Maresz, Lindberg, Lutoslawski

Montag, 6. Juni 2016

Soeben live auf France Musique concert enregistré le 4 juin 2016 à l’Auditorium de la Maison de la Radio avec l’Orchestre Philharmonique de Radio France, sous la baguette de Julien Leroy.

Yan Maresz, Répliques (Nicolas Tulliez harpe, Thomas Goepfer, réalisation informatique musicale Ircam). – Maresz soll der einzige Schüler von John McLaughlin gewesen sein. Für Doppelhalsgitarre statt für Harfe wäre das Stück ein Zacken besser. Da Maresz bei einigen anderen Leuten Komposition studierte, ist er gänzlich frei von McLaughlins Ästhetik. Er sollte etwas schneller arbeiten.

Magnus Lindberg, Corrente II. – Alte Stahlwerkmusik mit viel Sibelius darin eingeklemmt. Lindberg hätte diese metallische Sache nie verraten dürfen. Zur selben Zeit der Aufnahme war ich in Luzern an einer Familienparty, die in einer Töff- und Autogarage abging (und einen anderntags beim Aufwachen, immerhin wieder 100 Kilometer vom Alptraumort entfernt, denken liess, man hätte soeben in einer Öllache geschlafen) – und nur wenige hundert Meter nebenan spielten nach Hörensagen die braven Eisern jungfräulich gebliebenen Mägde ihre Show, als wären sie bei Lindberg in die Schule gegangen.
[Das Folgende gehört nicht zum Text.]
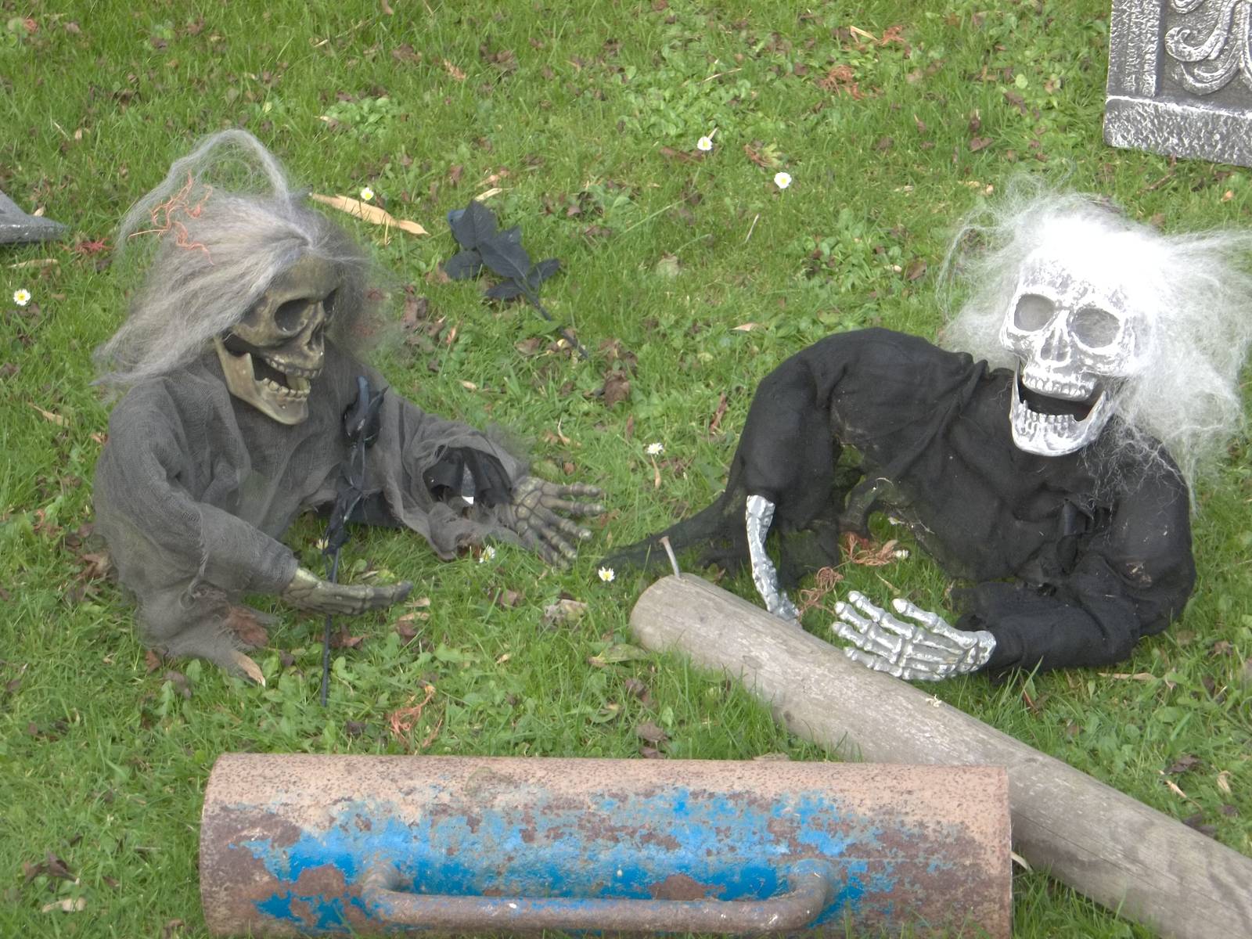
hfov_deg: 22.8
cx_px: 626
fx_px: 3110
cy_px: 470
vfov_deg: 17.2
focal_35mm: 86
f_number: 4.5
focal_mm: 15.4
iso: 160
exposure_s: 1/50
Witold Lutoslawski, Symphonie n° 4. – Lutoslawskis Musiksprache wird nie richtig modern gewesen sein; sie tönte immer schon wie vom Dachstock heruntergeholt.

Zusatz: Zur selben Zeit wie Lindbergs Corrente II in Paris gespielt wurde und ich in einem Machinotop von Motorenöl Wein eingoss, spielten in der räumlichen nächsten Nähe nicht die Iron Maidon, sondern ein Akteur unter dem Bannspruch Einmal Deutsch Immer Nazi, dessen Gruppennamen wie von vielen Akteuren der Öffentlichkeit unter Vernünftigen heute nicht weiter ausgesprochen werden soll.

Kaija Saariaho mit Spätwerkproblemen

Montag, 6. Juni 2016

Gestern Abend live auf SWR 2 drei Konzerte vom 20. Mai 2016 an den Schwetzinger Festspielen mit Claudia Barainsky (Sopran), Robert Koller (Bariton), Schola Heidelberg, Camilla Hoitenga (Flöte), Héloïse Dautry (Harfe), Nicolas Hodges (Klavier), Florent Jodelet (Perkussion), Sarah Saviet (Violine), Anssi Karttunen (Violoncello), Charlotte Testu (Kontrabass), Jean-Baptiste Barrière (Elektronik), Leitung: Walter Nußbaum.

Ausser dem letzten, einer Art Urfassung der Oper L’amour de loin, alles junge Stücke von Kaija Saariaho ab 2000 für kleine Besetzungen: „Light and Matter“, Klaviertrio, „Aure“ für Violine und Violoncello, „Serenatas“ für Violoncello, Klavier und Perkussion, „Terrestre“ für Flöte, Perkussion, Harfe, Violine und Violoncello, „Tocar“, Fassung für Flöte und Harfe, „Sombre“ für Bariton, Flöte, Harfe, Perkussion und Kontrabass, „Tag des Jahrs“ für Chor und Elektronik, „Changing Light“ für Sopran und Violine, „Écho!“ für Vokalensemble und Elektronik, „Lonh“ für Sopran und Elektronik.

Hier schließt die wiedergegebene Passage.